By DAVID LEFF and SHARON KINGMAN
BBI Science Writers

Researchers in Iceland have discovered a variant of a gene that can almost quadruple someone's risk of suffering a stroke. The gene, which encodes a protein thought to play a role in the development of atherosclerosis, is the first to be identified that is associated with increased risk of the common forms of stroke.

Scientists at deCode Genetics (Reykjavik, Iceland), who made the discovery, are collaborating with F. Hoffmann-La Roche (Basel, Switzerland), on finding a drug that could be used to reduce the risk of stroke in those carrying the variant.

Their findings appear in the issue of Nature Genetics released online Sept. 22 and scheduled for publication in October. The article is titled, "The gene encoding phosphodiesterase 4D [PDE4D] confers risk of ischemic stroke." Its co-senior author is medical geneticist and neurologist Kari Stefansson, chairman, chief executive officer and president of deCode Genetics.

Stefansson said the basic findings reported in the paper are the discovery of a gene that he said "contains variants predisposed to the common form of stroke [and] that we have protein made by this gene, which in this instance is a good drug target."

In collaboration with Roche, the deCode researchers started a drug discovery program on the basis of these molecules. "We have gone to high-throughput screening and are very optimistic that it's going to lead us in the end, years down the road, to a drug that will prevent the genetic predisposition from being turned into stroke," Stefansson said.

"The other category of implications allows us to identify the individuals who have a particular predisposition to the development of stroke," he said, terming that important "because it can help to focus and contain stroke risks [such as] hypertension." And, he added, "they would also be the target population for the drugs designed against this particular protein."

So, said Stefansson, "these are the two industrial implications: the possibilities of facilitating drug development and of developing diagnoses. It is the first gene isolated in a disease of this complexity."

The article's lead author, geneticist Solveig Gretarsdottir, and fellow researchers at deCode last year mapped that PDE4D stroke-susceptibility gene to the long arm of human chromosome 5. In the present study, working with doctors and researchers at Iceland's National University and its Heart Association, they report a large-scale screening to identify the gene in question, involving sampling 1,800 Icelandic adults who had suffered a stroke both patients and unaffected relatives from across Iceland, which has a total population of just under 278,000.

"Within this PDE4D gene," Stefansson observed, "our team identified haplotypes (specific sets of genetic markers) that correspond to both increased risk of stroke and significantly decreased risk. Expression and functional analyses of the gene strongly suggest that PDE4D plays an important role in atherosclerosis. This most likely is by influencing the proliferation and migration of smooth muscle cells within arteries, which is central to the biology of ischemic stroke."

Stefansson said, "A drug that could inhibit PDE4D or one of its specific isoforms might therefore be useful in counteracting atherosclerosis, and thereby reduce the risk of stroke." He said deCode and Roche "have initiated medicinal chemistry work on compounds we have identified as active against targets in the PDE4D pathway."

Separately, deCode also is developing a DNA-based diagnostic test based upon the at-risk and protective haplotypes within the PDE4D gene.

Although there are no variants in the gene itself connected to stroke, the authors did show that three different isoform variants of the gene were expressed at lower levels in patients affected by the disease.

"Stroke is among the diseases that has highest incidence in old age," Stefansson noted, "and therefore it's becoming more and more common a disease in our society, probably the most common cause of disability."

Environmental factors contribute to stroke, Stefansson noted. "It happens at the intersection between genes and environment.

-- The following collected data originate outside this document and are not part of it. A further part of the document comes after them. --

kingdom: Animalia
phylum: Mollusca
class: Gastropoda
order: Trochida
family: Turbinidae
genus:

Any increase in blood pressure increases probability of stroke. Certain drugs of abuse increase that probability," he said. "One of the commonest risk factors occurs in young people, who rarely develop stroke. The few instances when they do often follow heavy consumption of alcohol."

If you look at the role of genetics, he said, "the beauty of isolating the genes is that when you have the equation between two unknowns, one is the genetic component, the other environmental. When you have found No. 1, it is simpler to find No. 2."

Stefansson said deCode is now in a drug discovery phase, using the protein made by the gene as a target. "We are also into the development of diagnostic tests, based on genes. That is where we are putting most of our efforts these days," he said.

"We and Roche are jointly applying for patents to protect our investment for stroke medications," Stefansson said. "The big message now for biotechies is that we have technology that allows us to pull out genes in the common diseases." But also, he noted, "because it gives us a new insight into the possible ways of treating and diagnosing diseases, and even preventing them."